Tuesday, June 28, 2005

Happy 104th anniversary!

To our dear Aunt Frances and Uncle Gilbert!

Happy 104th wedding anniversary!

Might I quote a little of Maisie Ward's records of this happy day?

The wedding day drew near and the presents were pouring in. "I feel like the young man in the Gospel," said Gilbert to Annie Firmin, "sorrowful, because I have great possessions." [See Matthew 19:22]

Conrad Noel married Gilbert and Frances at Kensington Parish Church on June 28, 1901. As Gilbert knelt down the price ticket on the sole of one of his new shoes became plainly visible. Annie caught Mrs. Chesterton's eye and they began to laugh helplessly. Annie thinks, too, that for once in their lives Gilbert and Cecil did not argue at the Reception.
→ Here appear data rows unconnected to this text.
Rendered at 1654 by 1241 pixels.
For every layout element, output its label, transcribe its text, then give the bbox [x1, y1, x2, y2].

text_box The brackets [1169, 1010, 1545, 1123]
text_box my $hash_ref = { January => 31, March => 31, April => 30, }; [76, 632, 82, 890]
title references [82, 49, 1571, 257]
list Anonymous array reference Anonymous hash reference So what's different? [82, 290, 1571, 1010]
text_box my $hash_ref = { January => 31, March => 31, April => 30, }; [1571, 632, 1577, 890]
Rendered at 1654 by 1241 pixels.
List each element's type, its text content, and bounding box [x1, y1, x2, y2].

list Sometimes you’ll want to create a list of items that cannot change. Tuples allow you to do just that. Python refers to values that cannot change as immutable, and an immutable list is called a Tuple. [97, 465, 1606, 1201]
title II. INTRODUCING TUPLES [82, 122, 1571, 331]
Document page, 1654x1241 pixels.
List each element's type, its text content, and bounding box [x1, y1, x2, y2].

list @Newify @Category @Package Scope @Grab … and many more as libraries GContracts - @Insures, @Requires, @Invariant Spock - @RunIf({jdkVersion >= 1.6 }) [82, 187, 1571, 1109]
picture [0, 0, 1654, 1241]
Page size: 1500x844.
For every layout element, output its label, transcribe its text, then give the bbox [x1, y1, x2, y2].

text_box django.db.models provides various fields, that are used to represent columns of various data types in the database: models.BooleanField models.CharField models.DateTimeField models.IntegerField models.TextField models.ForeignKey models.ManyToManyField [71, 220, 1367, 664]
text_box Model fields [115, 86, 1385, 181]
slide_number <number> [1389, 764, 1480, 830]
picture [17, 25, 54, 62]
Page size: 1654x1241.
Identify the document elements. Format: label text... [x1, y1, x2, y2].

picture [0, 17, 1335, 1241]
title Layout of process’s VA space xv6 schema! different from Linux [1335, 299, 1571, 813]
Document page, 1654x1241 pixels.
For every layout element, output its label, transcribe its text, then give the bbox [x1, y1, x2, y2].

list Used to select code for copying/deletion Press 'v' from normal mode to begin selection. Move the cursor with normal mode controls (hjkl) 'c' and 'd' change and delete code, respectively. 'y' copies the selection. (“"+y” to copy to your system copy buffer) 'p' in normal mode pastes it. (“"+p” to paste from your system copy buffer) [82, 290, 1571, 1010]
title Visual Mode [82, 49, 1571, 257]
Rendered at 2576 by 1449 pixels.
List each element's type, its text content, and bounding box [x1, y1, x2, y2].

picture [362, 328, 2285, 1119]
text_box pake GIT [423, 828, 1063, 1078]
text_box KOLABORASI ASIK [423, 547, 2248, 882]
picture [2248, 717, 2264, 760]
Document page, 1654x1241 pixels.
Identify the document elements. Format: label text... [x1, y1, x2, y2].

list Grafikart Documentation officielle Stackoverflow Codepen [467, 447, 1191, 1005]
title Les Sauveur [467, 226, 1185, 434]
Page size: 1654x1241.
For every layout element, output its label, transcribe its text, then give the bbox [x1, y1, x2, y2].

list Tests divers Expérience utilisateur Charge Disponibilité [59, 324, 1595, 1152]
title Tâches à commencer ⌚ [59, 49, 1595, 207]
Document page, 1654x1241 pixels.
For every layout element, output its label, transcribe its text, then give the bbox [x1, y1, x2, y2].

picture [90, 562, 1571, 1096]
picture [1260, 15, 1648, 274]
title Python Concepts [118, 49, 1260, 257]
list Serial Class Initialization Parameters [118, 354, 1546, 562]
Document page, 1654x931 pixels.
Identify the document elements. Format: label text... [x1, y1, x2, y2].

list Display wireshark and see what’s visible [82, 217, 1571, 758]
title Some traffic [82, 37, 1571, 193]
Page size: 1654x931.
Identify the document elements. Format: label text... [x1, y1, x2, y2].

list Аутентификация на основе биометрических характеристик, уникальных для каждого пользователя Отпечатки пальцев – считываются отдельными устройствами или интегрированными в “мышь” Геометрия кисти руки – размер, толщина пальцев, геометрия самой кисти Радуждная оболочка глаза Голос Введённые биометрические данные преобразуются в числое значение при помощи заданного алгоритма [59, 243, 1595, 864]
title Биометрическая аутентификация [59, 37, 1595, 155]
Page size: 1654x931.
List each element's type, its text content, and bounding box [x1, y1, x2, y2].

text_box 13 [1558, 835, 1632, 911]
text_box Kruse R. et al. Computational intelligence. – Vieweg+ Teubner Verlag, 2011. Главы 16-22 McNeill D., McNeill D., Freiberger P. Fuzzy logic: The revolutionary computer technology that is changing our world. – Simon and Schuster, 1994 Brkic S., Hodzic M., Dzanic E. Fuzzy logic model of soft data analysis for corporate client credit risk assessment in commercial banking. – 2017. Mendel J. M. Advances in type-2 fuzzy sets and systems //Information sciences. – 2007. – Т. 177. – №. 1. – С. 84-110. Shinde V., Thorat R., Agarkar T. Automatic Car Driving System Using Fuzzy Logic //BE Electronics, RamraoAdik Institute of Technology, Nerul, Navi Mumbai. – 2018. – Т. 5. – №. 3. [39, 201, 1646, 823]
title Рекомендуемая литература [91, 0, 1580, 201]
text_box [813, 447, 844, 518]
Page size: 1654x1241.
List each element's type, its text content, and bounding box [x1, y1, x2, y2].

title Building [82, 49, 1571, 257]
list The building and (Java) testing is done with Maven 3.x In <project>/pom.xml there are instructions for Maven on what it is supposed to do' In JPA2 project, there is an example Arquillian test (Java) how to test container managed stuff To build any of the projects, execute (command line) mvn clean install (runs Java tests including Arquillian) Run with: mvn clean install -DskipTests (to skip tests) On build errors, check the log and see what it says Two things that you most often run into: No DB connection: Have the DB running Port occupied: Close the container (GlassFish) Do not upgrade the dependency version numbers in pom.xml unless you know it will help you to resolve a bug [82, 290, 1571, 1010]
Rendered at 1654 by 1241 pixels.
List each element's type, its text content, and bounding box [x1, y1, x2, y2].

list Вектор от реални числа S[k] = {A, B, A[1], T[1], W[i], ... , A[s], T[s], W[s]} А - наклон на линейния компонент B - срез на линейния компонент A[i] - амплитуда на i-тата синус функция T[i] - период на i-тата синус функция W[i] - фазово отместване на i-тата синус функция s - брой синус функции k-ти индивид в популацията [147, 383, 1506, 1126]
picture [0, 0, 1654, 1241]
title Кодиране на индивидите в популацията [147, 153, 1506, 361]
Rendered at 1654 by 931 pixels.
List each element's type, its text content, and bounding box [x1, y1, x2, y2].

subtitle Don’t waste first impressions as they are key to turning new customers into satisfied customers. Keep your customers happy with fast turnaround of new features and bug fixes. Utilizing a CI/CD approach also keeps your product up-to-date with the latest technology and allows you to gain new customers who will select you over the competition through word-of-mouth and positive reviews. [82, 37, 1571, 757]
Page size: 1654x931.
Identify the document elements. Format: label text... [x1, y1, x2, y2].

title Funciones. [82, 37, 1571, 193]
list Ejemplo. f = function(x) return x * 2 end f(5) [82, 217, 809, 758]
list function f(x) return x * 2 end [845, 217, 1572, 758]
Lucian Oldershaw drove ahead to the station with the heavy luggage, put it on the train and waited feverishly. That train went off (with the luggage), then another, and at last the happy couple appeared. Gilbert had felt it necessary to stop on the way "in order to drink a glass of milk in one shop and to buy a revolver with cartridges in another." The milk he drank because in childhood his mother used to give him a glass in that shop. The revolver was for the defense of his bride against possible dangers. They followed the luggage by a slow train.
[Ward, Gilbert Keith Chesterton 151]

... The only fresh detail I have learnt about the wedding comes from Rhoda Bastable, a young cousin of Frances, who was a bridesmaid. She remembers Gilbert's arrival at the church, for once correctly dressed - except that he had forgotten to put on a tie. Rhoda's brother was sent rushing off to buy one and returned triumphant just in time to get it round his neck.
[Ward, Return To Chesterton 69]

And dear, fat Uncle Gilbert - you did explain that milk and gun thing:

It is alleged against me, and with perfect truth, that I stopped on the way to drink a glass of milk in one shop and to buy a revolver with cartridges in another. Some have seen these as singular wedding-presents for a bridegroom to give to himself, and if the bride had known less of him, I suppose she might have fancied that he was a suicide or a murderer or, worst of all, a teetotaller. They seemed to me the most natural things in the world. I did not buy the pistol to murder myself - or my wife; I never was really modern. I bought it because it was the great adventure of my youth, with a general notion of protecting her from the pirates doubtless infesting the Norfolk Broads, to which we were bound; where, after all, there are still a suspiciously large number of families with Danish names. I shall not be annoyed if it is called childish; but obviously it was rather a reminiscence of boyhood, and not of childhood. But the ritual consumption of the glass of milk really was a reminiscence of childhood. I stopped at that particular dairy because I had always drunk a glass of milk there when walking with my mother in my infancy. And it seemed to me a fitting ceremonial to unite the two great relations of a man's life. Outside the shop there was the figure of a White Cow as a sort of pendant to the figure of the White Horse; the one standing at the beginning of my new journey and the other at the end.
[GKC, Autobiography CW16:43-44]

How happy you were! Dear Auntie, remember this poem Gilbert wrote for you?

"At Night" (For Frances)

How many million stars there be,
That only God hath numbered;
But this one only chosen for me
In time before her face was fled.
Shall not one mortal man alive
Hold up his head?

Please ask "The God with the Golden Key" (about whom you both wrote so well) to bless all married couples with special graces on this wonderful day.

Sent from Cosmos E. (I mean, the E-cosmos... hee hee!)

Your nephew,
Dr. Thursday


At 28 June, 2005 19:33, Blogger Nancy C. Brown said...

A beautiful poem, touching. What does make some marriages last? How can young people so foolishly and frivolously throw away their most precious gift of chastity on a person they aren't married to and don't plan to marry? I am a bit sad today, knowing a special neice of mine has done this...she is 23 and he is 34 and they have no plans to marry (they claim they are incompatible in the kitchen). Oh my heart aches, my niece! My poor, poor niece. Chesterton was a great romantic, but what a bond he and Frances forged. Theirs was a very public relationship, we know a lot about how dependent he was on her, but I be there's a hidden story of how dependent she was on him...
Yes, let us pray for married couples. And let us pray for more young people to see and understand God's plan for marriage...

At 28 June, 2005 20:21, Blogger Robert Pearson said...

Thank you, Dear Doctor, for this uplifting post. I will read it to my bride.